I'm using a 12ga Browning BPS Shotgun. I also use a .223 for more open stands but generally in northern Michigan my stands call for a shotgun due to the thickness of the forest. Right now all I have is 2/34" #4 buckshot. How far can I affectively shoot with that (to kill a coyote)? And would 3" be much better? Should I be using a full choke tube?


----------



## Fallguy (Jan 23, 2004)

Get out there and pattern your shotgun. I also shoot a Browning BPS 12 gauge and I found that my full choke was inferior to the Carlson's dead coyote choke tube I have. Here is a link to my findings:

http://www.nodakoutdoors.com/forums/vie ... hp?t=41064

I still have some testing to do.


----------



## xdeano (Jan 14, 2005)

Definitely go out to the pattern board. 
suggestions:
Improved cylinder or for a tighter pattern go with a modified. but start with the IC.
2 3/4 #4 buck is very sufficient.

don't worry about the 3" shells, most people get confused and think that 3" is so much better than the 2 3/4", it just isn't true. If you want more pellets go with BB or BBB instead. (I'm sure i'll raise some feathers with that statement.) Speed Kills, just remember that. You can have more pellets flying out there, but have no speed, it won't do you any good.

Depending on your ability with the shot gun and the environment i'd limit your shots under 40yds.
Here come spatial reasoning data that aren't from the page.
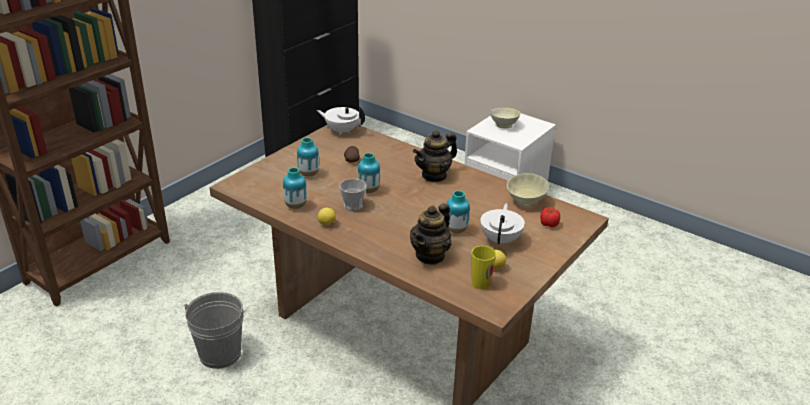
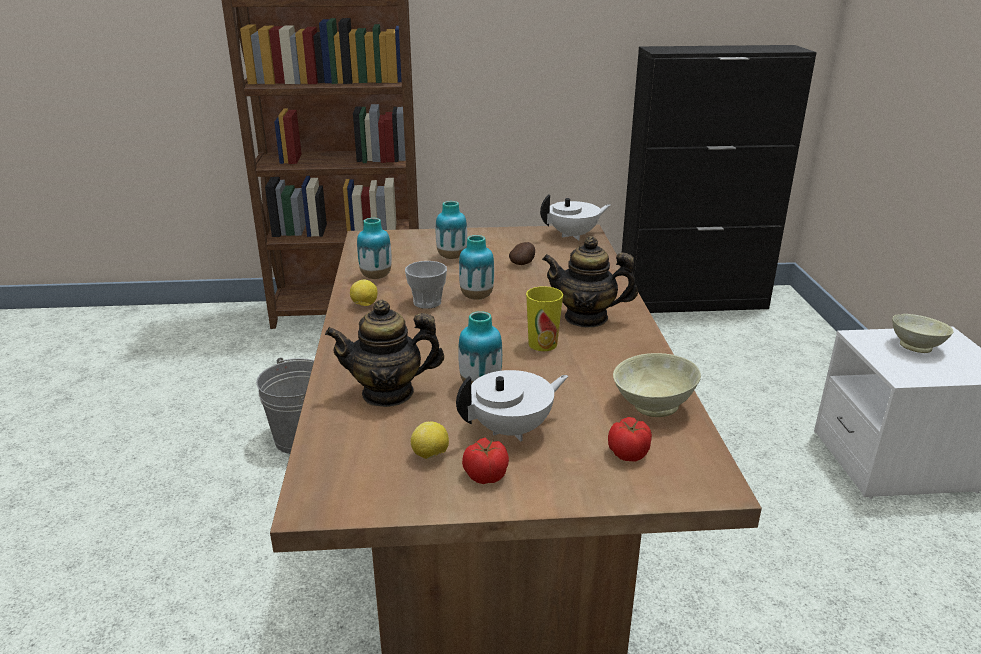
camera: 50 degrees right, 5 degrees down
(341, 131) = (574, 235): white teapot -> white teapot turned 90 degrees clockwise
(481, 283) = (371, 460): cup -> cup (542, 344)
(525, 261) = (485, 475): none -> tomato

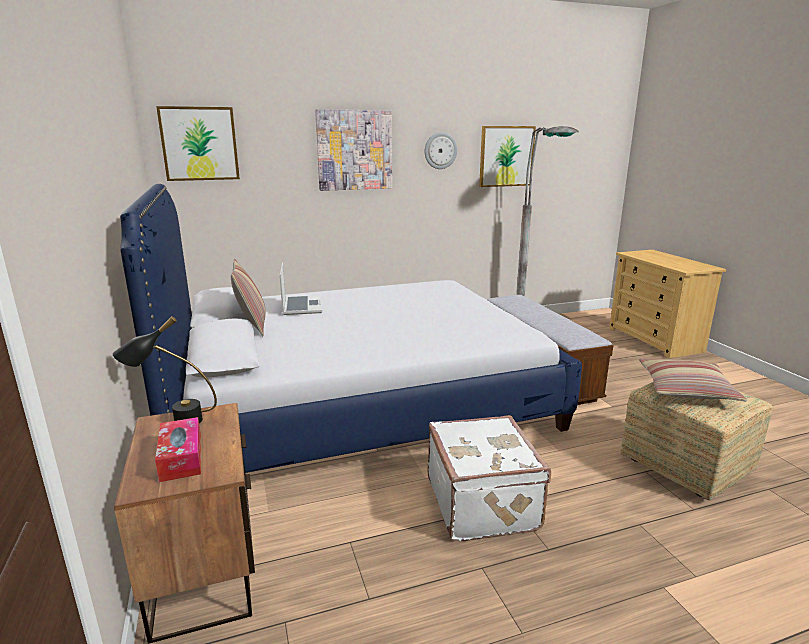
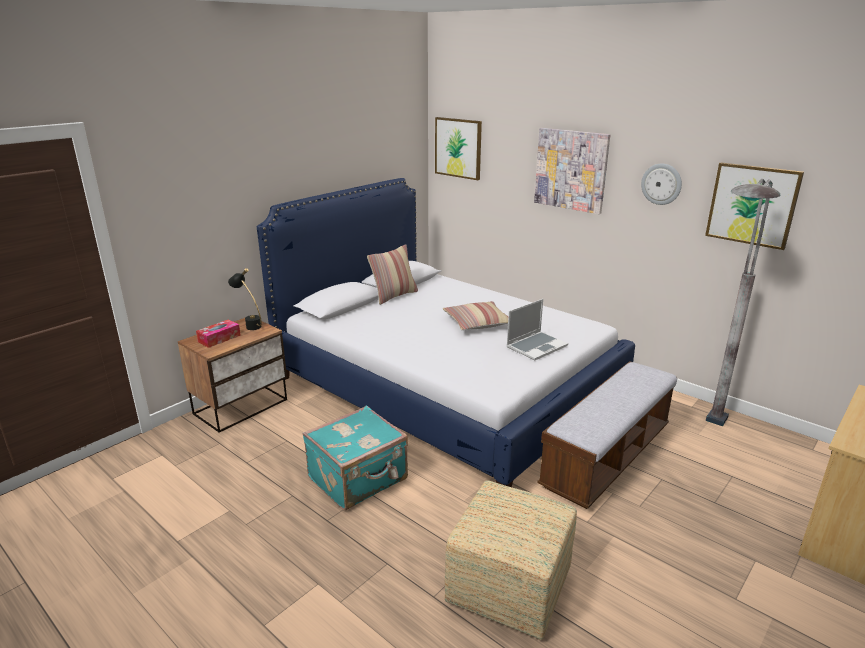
camera: 60 degrees right, 5 degrees up
(301, 306) = (449, 296): laptop -> laptop (536, 346)
(483, 503) = (359, 479): white suitcase -> turquoise suitcase
(686, 389) = (513, 509): pillow -> pillow (477, 323)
I've seen shots well over 50yds, but they where a lot better shot than I. Just do what's comfortable.

xdeano


----------



## LeviM (Dec 3, 2006)

If you want to improve your range, Try an Xtra Full choke! Just my opinion, That I all I use coyote hunting


----------



## xdeano (Jan 14, 2005)

or just use a rifle.... :lol:

xdeano


----------



## coyote_buster (Mar 11, 2007)

Never used 'em but does hevishot dead coyote perform better in carlsons dead coyote choke tube or randy andersons dead dog.


----------



## Virginian (Aug 17, 2007)

By all means pattern your shotgun. My Remington M1100 with full choke only managed to put two #4 buckshot into a 17" x 22" sheet of paper at 40 yards. What an eye opener!

SUPPORT OUR RIGHT TO KEEP AND BEAR ARMS.


----------



## dhayes (Aug 13, 2007)

Thanks for all the input guys. After I posted this I ordered the Carlson's dead coyote choke tube and dead coyote heavy shot. I will pattern my gun when the supplies arrive.


----------



## Gohon (Feb 14, 2005)

Virginian, how many times did you try it with the sheet of paper. You may have a problem with the guns POA and not necessarily the load and choke.


----------



## barebackjack (Sep 5, 2006)

Try the buckshot, but ive always had better luck with copper plated buffered BB for fox and coyotes. Ive killed yotes at 50 yards with this and a turkey choke.


----------



## bigswedegml (Aug 31, 2007)

I use an extra full turkey choke and 3'' #4 buckshot. The farthest I have put a coyote down is about 40 yards with that setup.


----------